Through the post-independence decades, Mumbai’s industrial strength had been built on the back of its textile mill heartland. This ended in 1982 with the year-long mill workers’ strike led by Datta Samant. Of the 58 mills in the city, 26 were deemed sick and taken over by the government. Unsurprisingly, what should be done with this vast swathe of centrally located high-value land proved to be a contentious question. In 1996, Maharashtra’s Bharatiya Janata Party-Shiv Sena government set up a study group, headed by Correa, to come up with an integrated development plan.

The group submitted the so-called Charles Correa committee report by the end of the year. It proposed a three-way split: one-third of the land to be used for public spaces that could accommodate gardens, schools and hospitals, one-third to be developed by the government for affordable housing, and one-third to be given to the erstwhile owners for residential or commercial purposes.
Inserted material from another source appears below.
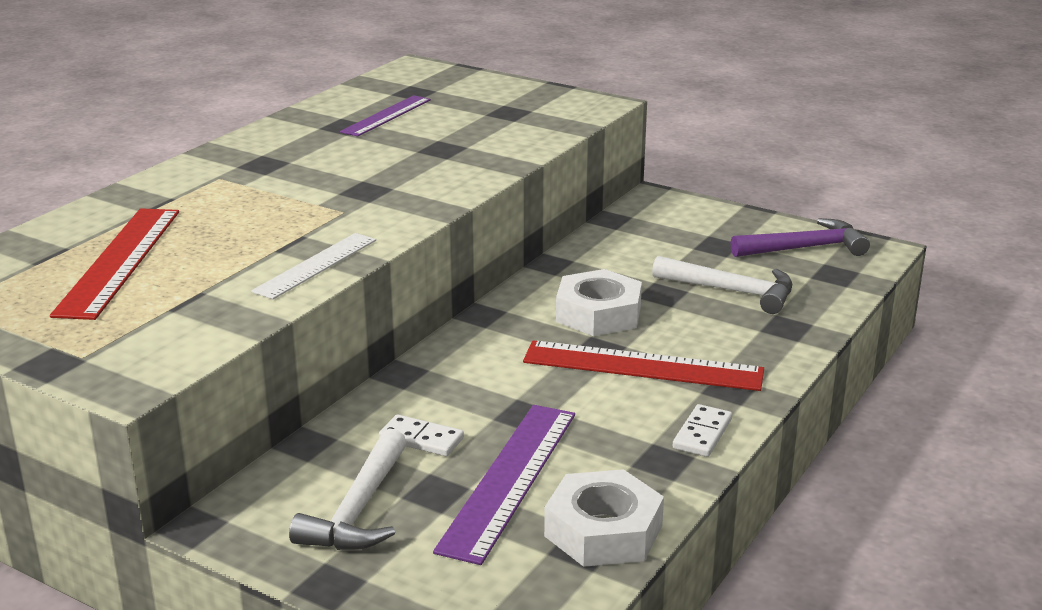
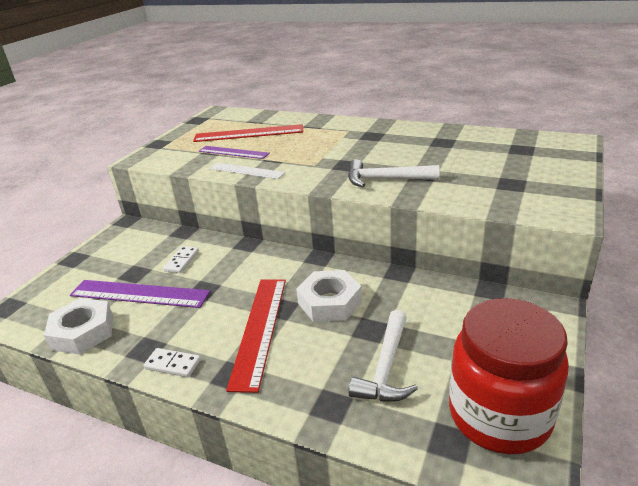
camera: 85 degrees right, 5 degrees up
(359, 509) = (126, 255): white hammer -> white hammer (385, 179)
(386, 116) = (469, 149): purple ruler -> purple ruler (233, 152)
(804, 248) = (499, 415): purple hammer -> red jar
The plan, incidentally, included the redevelopment of the Elphinstone Road station, with a broader overbridge allowing exit into a large plaza—measures that would have left it far better situated to deal with the rush of commuters that ended in tragedy last week.
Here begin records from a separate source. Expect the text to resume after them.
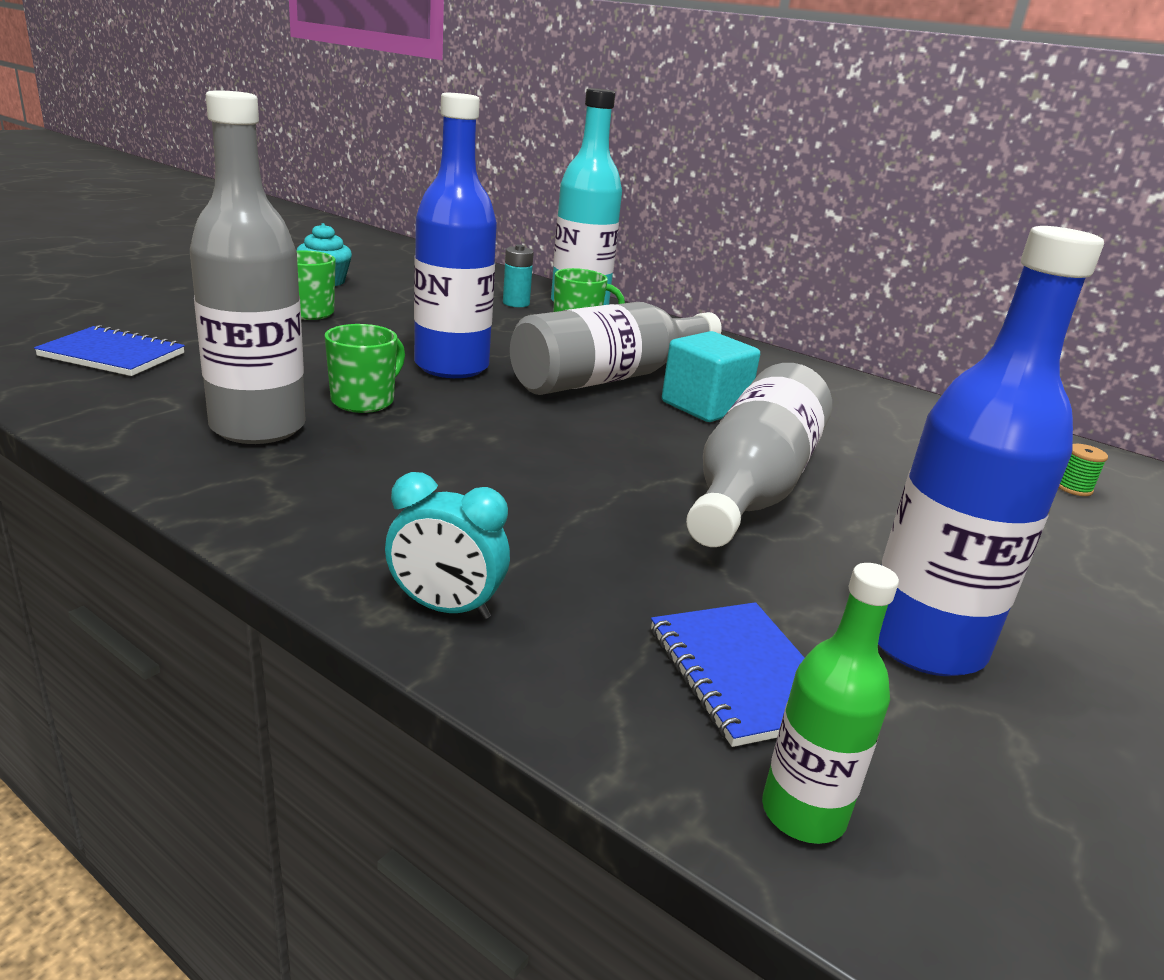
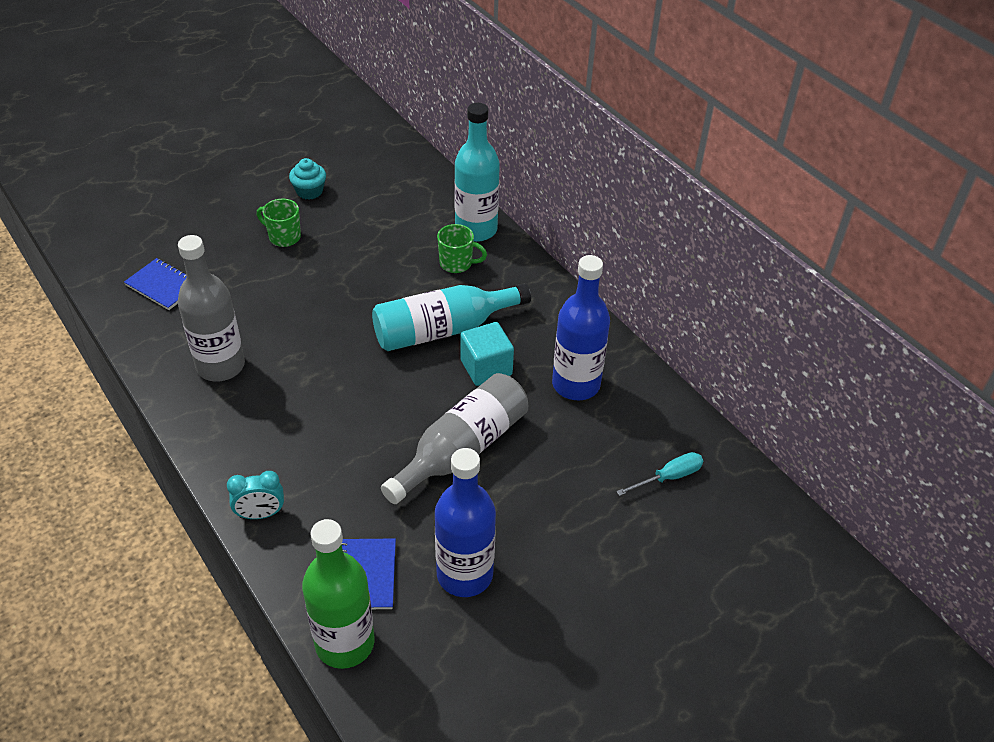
camera: 20 degrees right, 20 degrees up
(364, 401) = (284, 344): green mug -> none
(445, 608) = (260, 514): turquoise clock -> turquoise clock turned 45 degrees counterclockwise
(451, 367) = (348, 310): blue bottle -> blue bottle (576, 384)
(516, 303) = (430, 226): turquoise battery -> none
(610, 378) = (443, 330): grey bottle -> turquoise bottle
(803, 813) = (345, 643): green bottle -> green bottle, size x1.85
(1073, 488) = (669, 477): green spool -> turquoise screwdriver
Nothing came of this. “Open land” was redefined so that the land reserved for public use shrank from 166 acres to 32 acres. The bulk of the land was used for private development without any semblance of planning. This resulted in the absence of, as Correa put it in his essay, The Tragedy Of Tulsi Pipe Road, “the enabling sub-structure of roads, of engineering services, of a rational decision-making system”.
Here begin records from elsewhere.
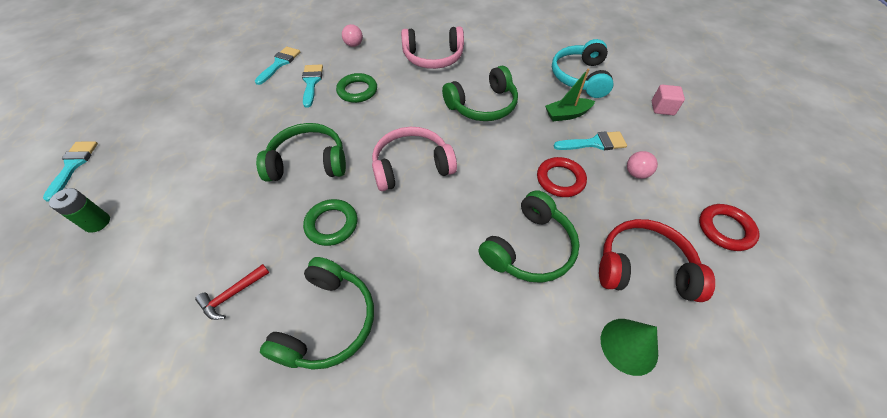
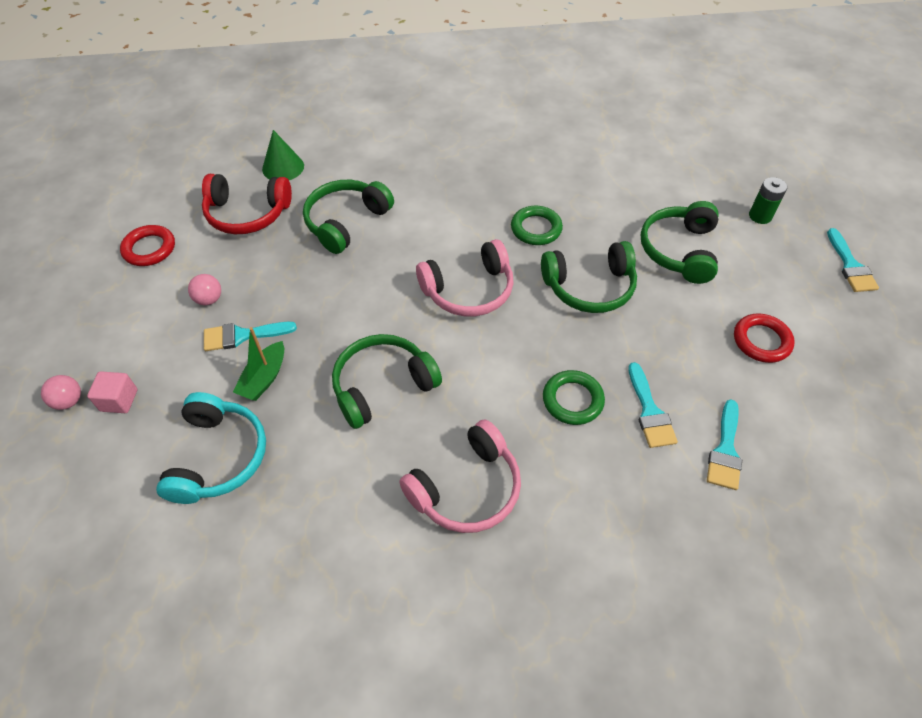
camera: 175 degrees right, 0 degrees up
(232, 295) = (595, 176): red hammer -> none
(327, 322) = (511, 166): green headphones -> green headphones (679, 250)
(354, 45) = (620, 512): pink ball -> pink ball (69, 401)
(433, 57) = (466, 488): pink headphones -> pink headphones turned 150 degrees clockwise
(560, 179) = (299, 287): red ring -> red ring (761, 341)
(567, 114) = (264, 378): green boat -> green boat turned 135 degrees clockwise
This was Correa’s second great disappointment. The first came decades earlier in the 1960s when his plan for the creation and development of New Bombay was implemented half-heartedly by the government. If venality was to be the cause of his mill land plan’s downfall, it was apathy that did the job this time. Instead of a well-connected sister city built around commercial districts, relieving the strain of Mumbai’s exploding population, New Bombay remained a dormitory town for decades. The suburban railway was extended to it only in the 1990s.

None of this is likely to come as a revelation to anyone who resides in Mumbai—or indeed, in urban India. Delhi apart—its being the national capital affords it certain advantages in this respect—no metropolis in India has been well served by its administrators and state governments. Corruption is an easy answer to the question of why this is so. So is the failure to fulfil the directives of the Constitution (74th Amendment) Act, 1992, and adequately devolve authority and autonomy to urban local bodies—and with it, bring about more accountability. These are not wrong answers. But they are incomplete. 

At the heart of India’s urban planning failure is a failure to understand what urban planning truly is. Correa held that “market forces do not make a city, they destroy them”. He was wrong in this. While regulation and planning are necessary, the inhabitants of a city will naturally organize themselves in a manner that allows them to best participate in economic activity.